Trabalho de mães e cuidadoras é invisibilizado. Apesar das múltiplas jornadas de trabalho, mulheres não são devidamente valorizadas
Foto: Selma Souza/Voz das Comunidades
Foto: Selma Souza/Voz das Comunidades

A rotina de mulheres de favela tem diferentes faces. Elas podem ser trabalhadoras, mães, estudantes. Em alguns casos, tudo isso ao mesmo tempo. De todo modo, figuras femininas sempre terão algo em comum: a sobrecarga do cuidado como obrigação. 

Cerca de 69% das mulheres que moram em favelas são negras, segundo o Instituto Brasileiro de Análises Sociais e Econômicas. Para falar dos impactos do trabalho do cuidado na vida dessas mulheres, é preciso fazer um resgate histórico do papel da mulher negra na sociedade brasileira. 

Durante a escravatura, pretas e pardas eram amas de leite, babás, cozinheiras, serventes, entre outros serviços domésticos. O corpo negro feminino era entendido apenas como ferramenta de serviço. De maneira que os sentimentos, sonhos e o próprio cansaço dessas mulheres não eram considerados.

Essa perspectiva ainda continua nos dias de hoje. Apesar da regulamentação do serviço doméstico, em 2013 essas profissionais ainda experimentam a ausência de direitos trabalhistas. Segundo o Departamento Intersindical de Estudos e Estatísticas, 65% das trabalhadoras domésticas são negras e têm renda inferior a um salário mínimo. 

Enquanto o trabalho doméstico se refere a afazeres necessários para o funcionamento de uma casa, o trabalho do cuidado está ligado às demandas básicas, emocionais e materiais de crianças, idosos, pessoas doentes e com deficiência. O ato de cuidar é realizado historicamente sem remuneração e impacta diretamente no cotidiano de quem cuida.

■ Questões de estudo:
A – Liste as funções domésticas que o texto sobre o trabalho do cuidado nomeia como exercidas por mulheres pretas e pardas durante a escravatura.
B – Reescreva de forma mais concisa o parágrafo do texto sobre o trabalho do cuidado que começa por "Enquanto o trabalho doméstico", mantendo suas informações principais.
C – Devolva, sem alterações, o trecho do texto sobre o trabalho do cuidado que começa nas palavras "Cerca de 69%" e termina após as palavras "não eram considerados.".
Os itens são material à parte, sem ligação com o texto sobre o trabalho do cuidado.

■ Dados fornecidos:
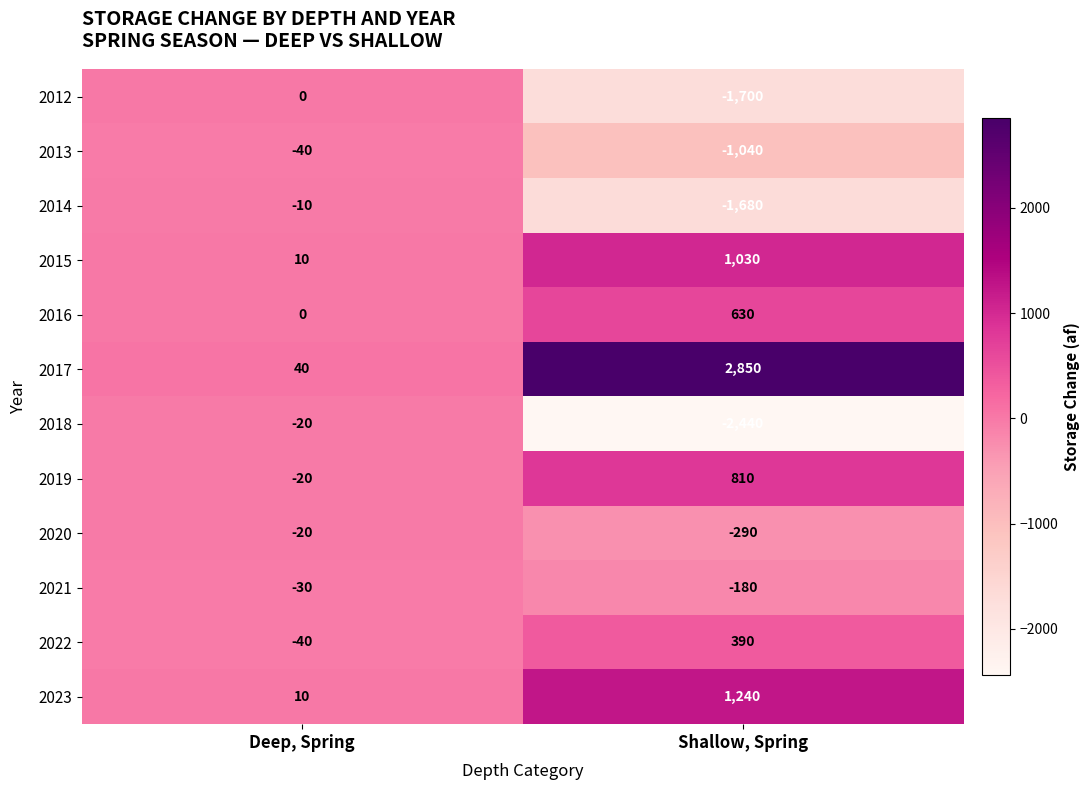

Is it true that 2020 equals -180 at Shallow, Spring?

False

==

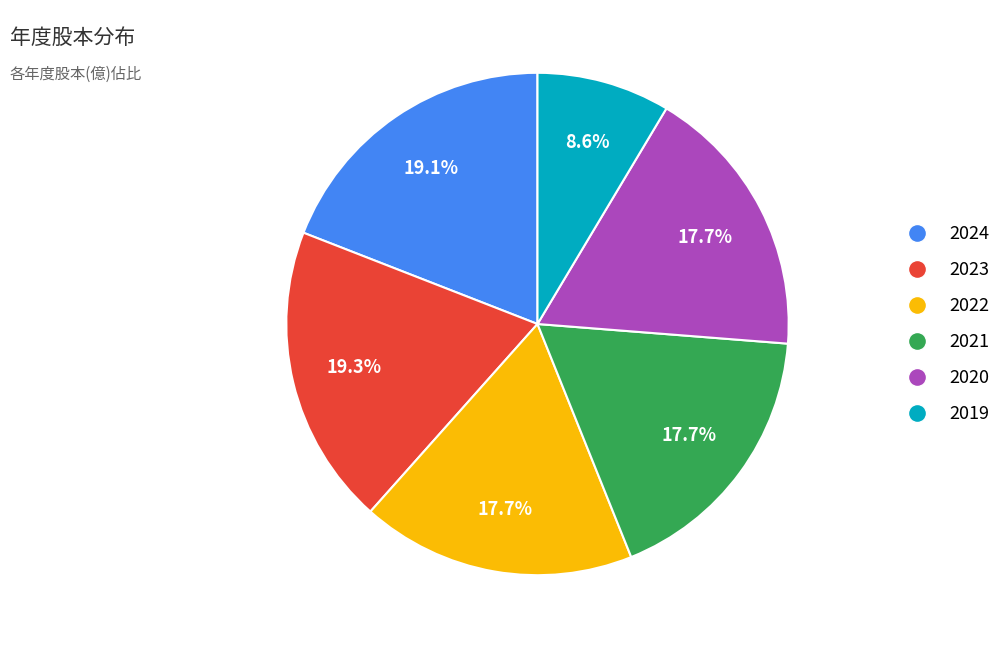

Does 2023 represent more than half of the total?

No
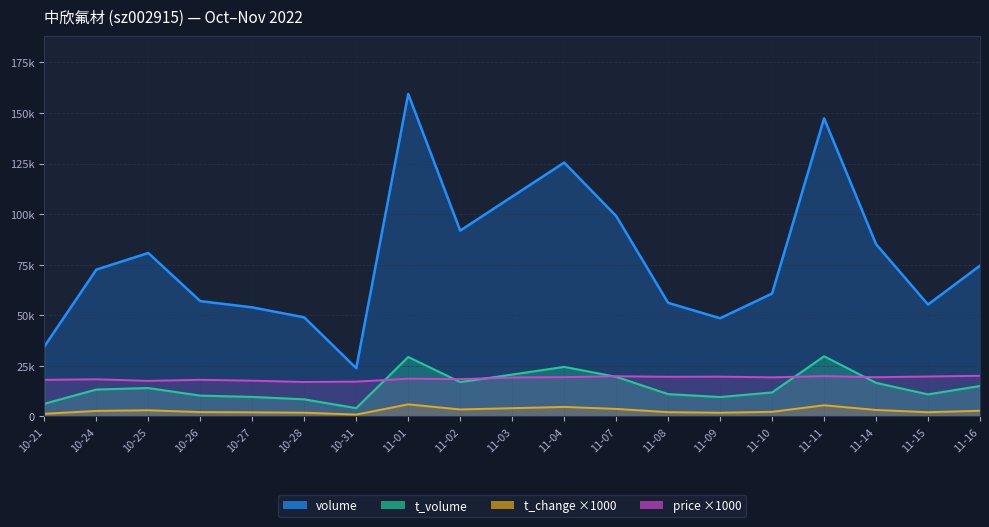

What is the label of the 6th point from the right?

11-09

■ Respostas das tarefas:
A –
- amas de leite
- babás
- cozinheiras
- serventes

B – O trabalho doméstico abrange as tarefas necessárias ao funcionamento de uma casa. Já o trabalho do cuidado atende às demandas básicas, emocionais e materiais de crianças, idosos, pessoas doentes e com deficiência. Historicamente, cuidar é feito sem remuneração e afeta diretamente o cotidiano de quem cuida.

C –
Cerca de 69% das mulheres que moram em favelas são negras, segundo o Instituto Brasileiro de Análises Sociais e Econômicas. Para falar dos impactos do trabalho do cuidado na vida dessas mulheres, é preciso fazer um resgate histórico do papel da mulher negra na sociedade brasileira. 

Durante a escravatura, pretas e pardas eram amas de leite, babás, cozinheiras, serventes, entre outros serviços domésticos. O corpo negro feminino era entendido apenas como ferramenta de serviço. De maneira que os sentimentos, sonhos e o próprio cansaço dessas mulheres não eram considerados.